Fashion / Watches & Fine Jewellery

In the world of Piaget high jewellery, everything begins with obsession

Inside Piaget’s world, excess is never accidental. It is studied, sculpted and, above all, emotional. Sitting down with Christophe Bourrie, the Maison’s global director of high jewellery, it becomes quickly apparent that the Swiss jeweller’s newest high jewellery chapter – Essence of Extraleganza – is less about ostentation and more about obsession: with stones, with engineering, and with the ineffable moment when a woman recognises a piece as her own.

“It’s all about emotion,” Bourrie says. “When you know, you know. It’s like falling in love.”

That sensibility runs through the collection, translating Piaget’s heritage into bold geometry, 1960s swagger and hyper-precise craftsmanship. Extravagance and elegance – “extra” and “leganza,” as Bourrie phrases it – are not opposing forces here, but co-conspirators.

“We want to be daring,” he explains. “But still beautiful. Bold – and refined. That is Piaget.”

Unlike fashion, where silhouettes are sketched first and fabrics follow, high jewellery can begin at the other end of the dream: with a stone so rare it refuses to be ignored. Bourrie recounts a recent acquisition with the enthusiasm of someone describing a cinematic meet-cute.

“When you come across a stone like that, you cannot let it go,” he says. “It’s like the love of your life. A ruby, more than eight carats – completely natural. Mines finished. Impossible to find again. So you take it. And then the obsession begins.”

 

From there, sketches appear almost immediately – feverish, instinctive – before the sobering realities of engineering and economics arrive. “We are talking about six-million-euro necklaces,” he laughs. “After, you think: okay… how do we price the dream?”

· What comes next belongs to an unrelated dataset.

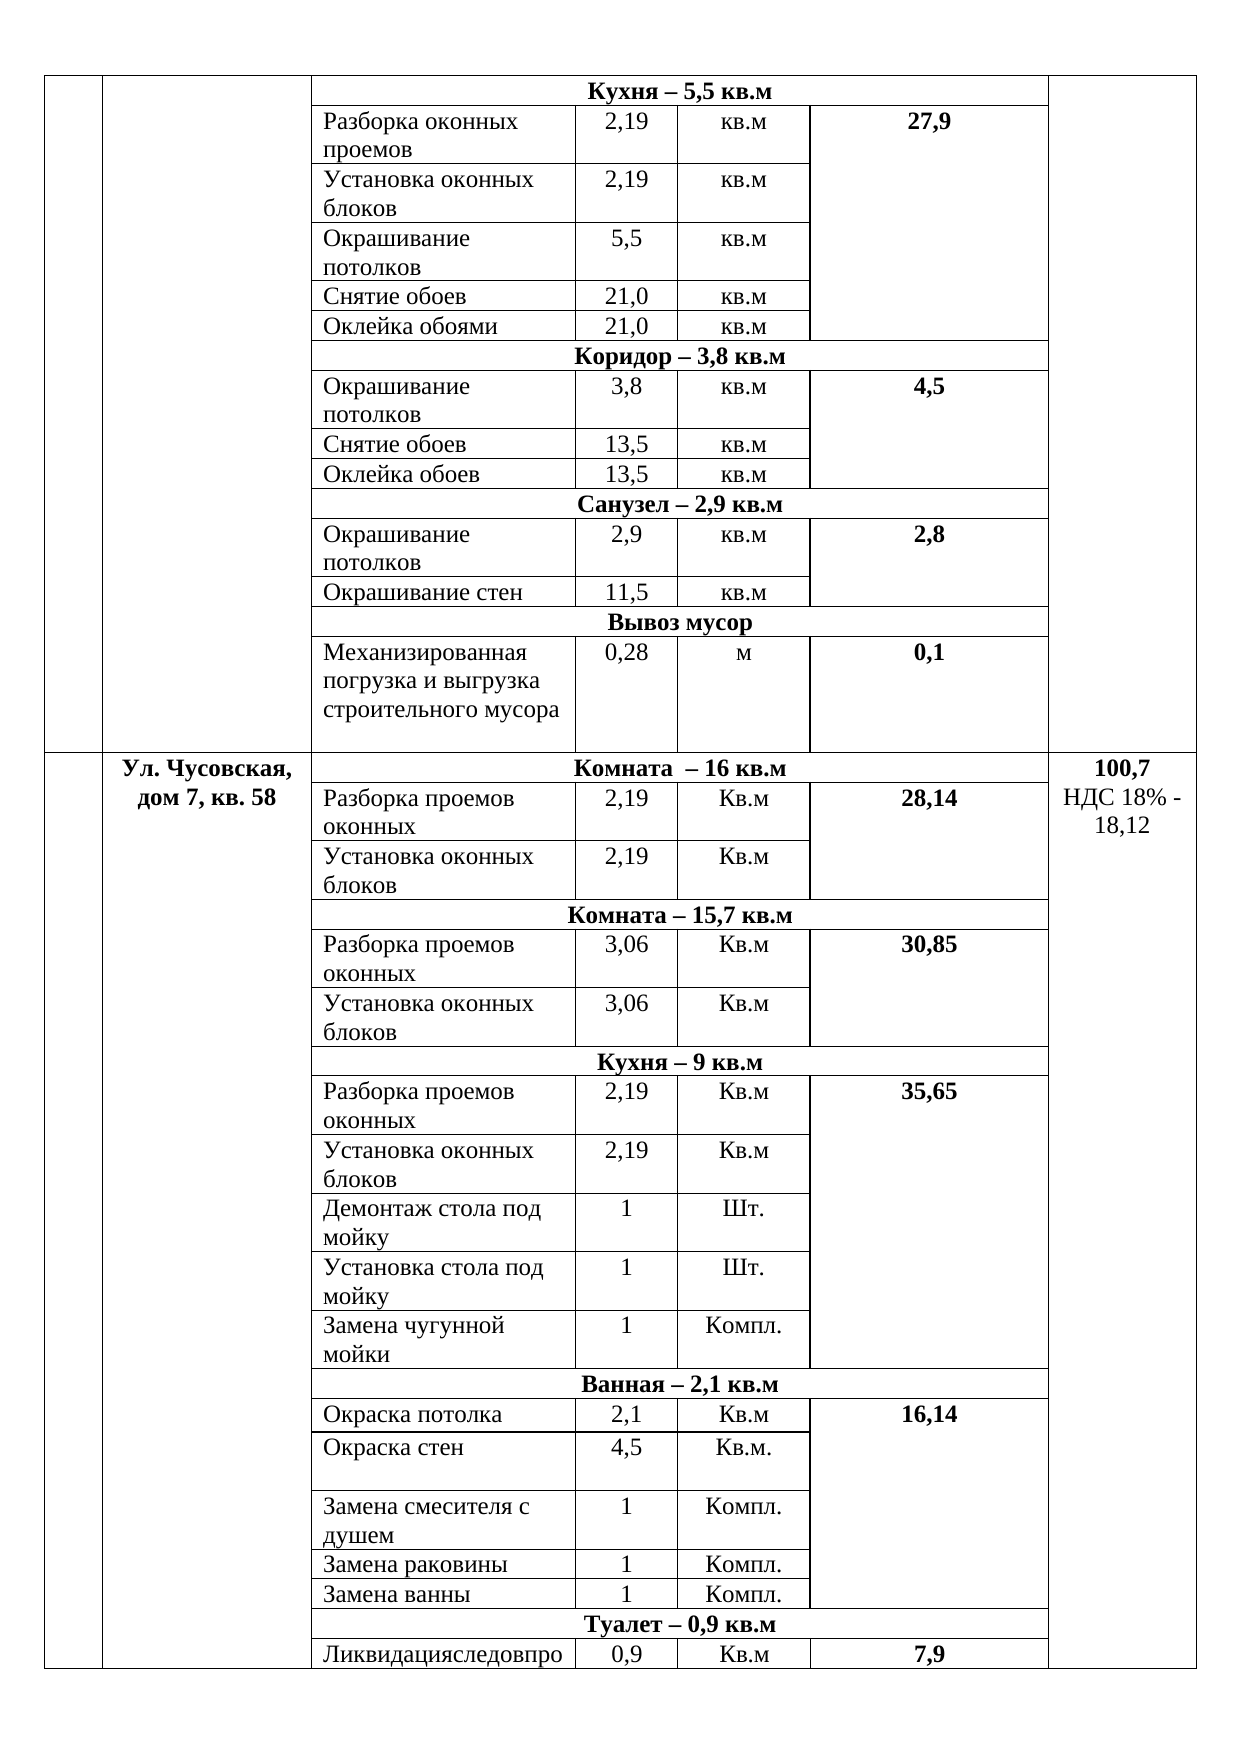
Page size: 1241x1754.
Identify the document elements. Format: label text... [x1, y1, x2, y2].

table_cell 4,5 [811, 371, 1048, 488]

Yet practicality is never allowed to dull fantasy. If anything, Piaget’s technical prowess heightens it – particularly through transformability, a signature that allows monumental pieces to slip into daily life.

“These women are younger now,” Bourrie says. “Thirty and above. They don’t want to wear something once every six months. They want to wear it with jeans. On the street.”

Designing mechanisms that are invisible, secure, comfortable and effortless is, he admits, “almost crazy.”

“You want it safe – but not bulky. Beautiful – but practical. Easy – otherwise the client never transforms it. All these things do not go together. That is the challenge.”

 

Behind the scenes, creativity is filtered through a multi-disciplinary committee: designers, craftspeople, sales teams and historians weighing each proposal against Piaget’s DNA.

“We fight a lot,” Bourrie smiles. “Sometimes something is gorgeous, but you say – maybe it’s not Piaget. We ask: does it match why clients come to us? Does it speak to the next 150 years?”

That reverence for continuity is what allows the Maison to flirt so confidently with archival motifs – trapezoids, sweeping cuffs, hypnotic colour – without drifting into nostalgia. During Piaget’s 150th anniversary, Bourrie recalls placing heritage jewels beside new creations and watching clients struggle to tell them apart.

“The best compliment was when they asked: which one is new?” he says. “Then you know you’ve done it right.”

For Bourrie, the final judge is always the wearer – increasingly women buying for themselves.

“Almost fifty percent,” he notes proudly. “Independent women. They know what they want. A six-million-euro necklace? If it’s right, she buys it for herself.”

He recounts moments that still give him goosebumps: a woman stopping mid-salon, locking eyes with a piece, purchasing it within minutes.

“When it’s for you, it’s for you,” he says softly. “That’s high jewellery. It finds you.”

It’s a sentiment that feels perfectly aligned with the tone of Essence of Extraleganza: jewels not as trophies, but as talismans – vessels of memory, desire and self-expression.

“We are lucky,” Bourrie adds, almost to himself. “We write love stories every day.”